### Exercise objective
From the data below, report how many lines contain the word "retrait", giving the number and nothing else.

### Exercise data
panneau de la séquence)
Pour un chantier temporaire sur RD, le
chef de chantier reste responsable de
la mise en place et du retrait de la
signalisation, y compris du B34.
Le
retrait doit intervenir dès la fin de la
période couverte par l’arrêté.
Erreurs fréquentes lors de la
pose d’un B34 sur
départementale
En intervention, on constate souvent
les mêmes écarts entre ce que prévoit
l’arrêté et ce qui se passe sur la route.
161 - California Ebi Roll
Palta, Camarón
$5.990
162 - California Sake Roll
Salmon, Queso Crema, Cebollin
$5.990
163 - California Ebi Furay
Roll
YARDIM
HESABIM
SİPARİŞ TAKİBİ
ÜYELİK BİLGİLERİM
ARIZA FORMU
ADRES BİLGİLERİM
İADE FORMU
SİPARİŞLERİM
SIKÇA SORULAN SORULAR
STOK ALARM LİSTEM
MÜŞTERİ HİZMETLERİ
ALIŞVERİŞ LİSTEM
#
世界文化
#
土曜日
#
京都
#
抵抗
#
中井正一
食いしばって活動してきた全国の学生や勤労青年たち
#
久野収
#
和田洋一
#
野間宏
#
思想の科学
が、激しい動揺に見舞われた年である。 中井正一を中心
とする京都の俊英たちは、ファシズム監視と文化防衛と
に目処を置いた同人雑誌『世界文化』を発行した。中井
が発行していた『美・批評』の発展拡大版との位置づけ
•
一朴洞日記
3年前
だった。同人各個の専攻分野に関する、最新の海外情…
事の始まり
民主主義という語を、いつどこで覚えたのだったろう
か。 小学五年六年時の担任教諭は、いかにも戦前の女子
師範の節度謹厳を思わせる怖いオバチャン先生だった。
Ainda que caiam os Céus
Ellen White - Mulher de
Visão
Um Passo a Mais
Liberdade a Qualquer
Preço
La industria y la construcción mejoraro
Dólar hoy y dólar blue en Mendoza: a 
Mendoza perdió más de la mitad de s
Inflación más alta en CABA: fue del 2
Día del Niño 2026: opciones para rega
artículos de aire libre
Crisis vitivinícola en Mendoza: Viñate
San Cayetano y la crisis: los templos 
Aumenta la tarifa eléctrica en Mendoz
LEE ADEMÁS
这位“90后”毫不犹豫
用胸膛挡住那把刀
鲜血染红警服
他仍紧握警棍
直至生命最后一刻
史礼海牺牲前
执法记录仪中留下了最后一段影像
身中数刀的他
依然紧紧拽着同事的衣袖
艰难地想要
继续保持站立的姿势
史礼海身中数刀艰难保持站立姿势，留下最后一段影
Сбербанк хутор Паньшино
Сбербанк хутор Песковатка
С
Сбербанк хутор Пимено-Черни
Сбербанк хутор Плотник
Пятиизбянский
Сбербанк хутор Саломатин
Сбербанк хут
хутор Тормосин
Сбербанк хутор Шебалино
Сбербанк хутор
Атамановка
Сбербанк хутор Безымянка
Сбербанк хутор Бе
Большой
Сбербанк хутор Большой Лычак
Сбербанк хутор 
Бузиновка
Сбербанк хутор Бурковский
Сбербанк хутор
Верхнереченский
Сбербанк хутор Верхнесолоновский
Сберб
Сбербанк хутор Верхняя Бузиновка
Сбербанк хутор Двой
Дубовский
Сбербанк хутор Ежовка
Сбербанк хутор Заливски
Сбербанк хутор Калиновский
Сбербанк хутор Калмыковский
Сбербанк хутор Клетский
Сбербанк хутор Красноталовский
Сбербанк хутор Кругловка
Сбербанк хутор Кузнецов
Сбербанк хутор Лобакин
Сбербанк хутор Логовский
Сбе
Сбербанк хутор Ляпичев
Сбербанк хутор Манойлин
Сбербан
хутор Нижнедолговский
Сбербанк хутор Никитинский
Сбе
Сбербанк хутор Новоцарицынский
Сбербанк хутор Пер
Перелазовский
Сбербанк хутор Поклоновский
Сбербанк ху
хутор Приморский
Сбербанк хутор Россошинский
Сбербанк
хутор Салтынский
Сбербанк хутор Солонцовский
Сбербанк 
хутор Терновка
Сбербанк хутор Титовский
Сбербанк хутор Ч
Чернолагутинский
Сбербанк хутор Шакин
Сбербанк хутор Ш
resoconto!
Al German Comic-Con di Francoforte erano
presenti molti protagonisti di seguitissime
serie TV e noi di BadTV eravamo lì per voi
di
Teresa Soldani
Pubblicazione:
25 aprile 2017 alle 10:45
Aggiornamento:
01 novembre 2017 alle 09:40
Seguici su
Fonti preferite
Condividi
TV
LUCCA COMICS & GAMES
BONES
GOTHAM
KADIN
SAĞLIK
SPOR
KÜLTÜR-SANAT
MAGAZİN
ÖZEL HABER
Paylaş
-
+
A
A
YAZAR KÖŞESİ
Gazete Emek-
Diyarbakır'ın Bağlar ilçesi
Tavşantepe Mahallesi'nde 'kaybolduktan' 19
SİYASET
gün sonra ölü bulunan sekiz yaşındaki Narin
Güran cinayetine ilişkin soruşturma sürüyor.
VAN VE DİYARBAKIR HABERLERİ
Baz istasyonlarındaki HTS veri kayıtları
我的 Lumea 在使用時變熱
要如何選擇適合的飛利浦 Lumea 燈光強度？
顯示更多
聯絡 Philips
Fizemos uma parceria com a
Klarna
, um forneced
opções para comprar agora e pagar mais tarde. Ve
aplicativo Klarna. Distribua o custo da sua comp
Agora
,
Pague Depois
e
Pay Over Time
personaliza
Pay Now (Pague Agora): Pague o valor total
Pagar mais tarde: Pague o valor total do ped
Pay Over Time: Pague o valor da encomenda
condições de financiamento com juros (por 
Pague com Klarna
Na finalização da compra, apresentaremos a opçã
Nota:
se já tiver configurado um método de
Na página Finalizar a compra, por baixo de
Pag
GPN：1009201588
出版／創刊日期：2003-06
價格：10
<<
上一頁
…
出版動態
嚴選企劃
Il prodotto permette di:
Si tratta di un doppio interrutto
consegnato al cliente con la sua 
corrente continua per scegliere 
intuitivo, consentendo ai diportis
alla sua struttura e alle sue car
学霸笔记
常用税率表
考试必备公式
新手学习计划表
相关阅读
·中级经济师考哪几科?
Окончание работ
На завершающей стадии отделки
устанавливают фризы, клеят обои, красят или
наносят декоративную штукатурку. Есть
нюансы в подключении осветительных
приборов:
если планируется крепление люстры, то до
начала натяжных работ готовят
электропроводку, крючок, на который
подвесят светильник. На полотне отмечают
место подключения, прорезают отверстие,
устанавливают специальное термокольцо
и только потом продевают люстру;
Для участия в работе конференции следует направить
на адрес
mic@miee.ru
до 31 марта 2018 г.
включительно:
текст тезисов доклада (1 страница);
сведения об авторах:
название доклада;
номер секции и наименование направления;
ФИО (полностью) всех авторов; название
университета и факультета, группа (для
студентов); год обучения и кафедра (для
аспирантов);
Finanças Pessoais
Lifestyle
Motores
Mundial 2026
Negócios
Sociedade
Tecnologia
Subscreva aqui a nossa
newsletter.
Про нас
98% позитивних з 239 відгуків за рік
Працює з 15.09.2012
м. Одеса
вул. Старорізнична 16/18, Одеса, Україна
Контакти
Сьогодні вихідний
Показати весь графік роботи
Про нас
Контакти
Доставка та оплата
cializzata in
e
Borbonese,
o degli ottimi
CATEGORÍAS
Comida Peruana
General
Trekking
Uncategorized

### Task response
2